Murriyang cryogenic phased array feed: spectral-line results and noise-reduction methods
L. Staveley-Smith, S. Barker, R. Berangi, A. B. Bolin, S. Broadhurst, J. D. Bunton, N. Carter, S. Castillo, W. Chandler, A. Chippendale, J. R. Dawson, F. Di Dio, A. R. Dunning, S. Gordon, J. A. Green, A. Hafner, D. B. Hayman, D. Humphrey, A. Jameson, S. Johnston, J. F. Kaczmarek, J. Ma, G. Perry, M. Pilawa, J. Rhee, L. Toomey, J. van Aardt, N. Wang
TL;DR
The paper presents the first spectral-line commissioning results for the cryogenic PAF (cryoPAF) on the Murriyang Parkes telescope, highlighting a 72-beam, 0.7–2 GHz system with high spectral resolution and strong on-dish sensitivity suitable for HI mapping and FRB work. It develops and tests high-dimensional, unsupervised denoising methods based on higher-order tensor SVD (e.g., CPSVD, TuckerSVD) to reduce noise and foreground contamination while preserving faint signals, validated through injections of compact and extended HI signals.
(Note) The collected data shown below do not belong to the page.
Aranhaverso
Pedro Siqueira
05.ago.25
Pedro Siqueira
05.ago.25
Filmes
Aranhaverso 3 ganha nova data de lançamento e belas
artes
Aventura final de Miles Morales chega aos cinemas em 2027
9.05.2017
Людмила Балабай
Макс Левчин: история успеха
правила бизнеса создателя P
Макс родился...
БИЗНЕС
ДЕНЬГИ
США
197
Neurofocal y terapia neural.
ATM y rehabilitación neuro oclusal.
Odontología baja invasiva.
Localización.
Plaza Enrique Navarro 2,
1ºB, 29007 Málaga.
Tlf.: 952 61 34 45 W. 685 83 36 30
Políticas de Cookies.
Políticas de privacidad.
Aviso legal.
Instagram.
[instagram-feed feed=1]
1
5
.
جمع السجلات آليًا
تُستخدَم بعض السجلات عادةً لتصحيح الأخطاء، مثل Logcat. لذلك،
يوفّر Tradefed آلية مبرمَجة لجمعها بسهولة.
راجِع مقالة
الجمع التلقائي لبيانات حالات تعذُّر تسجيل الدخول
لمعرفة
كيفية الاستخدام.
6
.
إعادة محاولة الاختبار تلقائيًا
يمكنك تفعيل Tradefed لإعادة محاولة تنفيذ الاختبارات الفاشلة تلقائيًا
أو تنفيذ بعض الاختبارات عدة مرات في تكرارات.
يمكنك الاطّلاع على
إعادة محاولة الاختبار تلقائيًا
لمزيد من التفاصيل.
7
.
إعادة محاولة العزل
Science-verification HI observations of NGC 6744 and the LMC show good agreement with previous data, and the LMC analysis reveals a potential low-column-density HI component not captured by earlier surveys, illustrating the instrument’s enhanced sensitivity. The results demonstrate that 3D tensor SVD techniques substantially improve signal recovery for both compact and extended HI sources, establishing a path toward robust HI intensity mapping with cryoPAF and informing future data-analysis strategies in the presence of RFI and strong continuum structure.
Abstract
Spectral-line results from a new cryogenic phased array feed (cryoPAF) on the Murriyang telescope at Parkes are presented. This array offers a significant improvement in field of view, aperture efficiency, bandwidth, chromaticity and survey speed compared with conventional horn-fed receivers. We demonstrate this with measurements of sky calibrators and observations of 21-cm neutral hydrogen (HI) in the LMC and the nearby galaxy NGC 6744. Within 0.3 deg of the optical axis, the ratio of system temperature to dish aperture efficiency is 25 K and the ratio with beam efficiency is 21 K (at 1.4 GHz). For the previously measured $T_{sys} = 17$ K, respective efficiency values 0.7 and 0.8 are derived. Our HI observational results are in good agreement with previous results, although detailed comparison with multibeam observations of the LMC suggests that the earlier observations may have missed an extended component of low-column-density gas ($8\times 10^{18}$ cm$^{-2}$). We use the cryoPAF zoom-band and wideband data to make a preliminary investigation of whether the large number of simultaneous beams (72) permits the use of novel data reduction methods to reduce the effects of foreground/background continuum contamination and RFI. We also investigate if these methods can better protect against signal loss for the detection of faint, extended cosmological signals such as HI intensity maps. Using robust higher-order singular value decomposition (SVD) techniques, we find encouraging results for the detection of both compact and extended sources, including challenging conditions with high RFI occupancy and significant sky continuum structure. Examples are shown that demonstrate that 3D SVD techniques offer a significant improvement in noise reduction and signal capture compared with more traditional layered 2D techniques.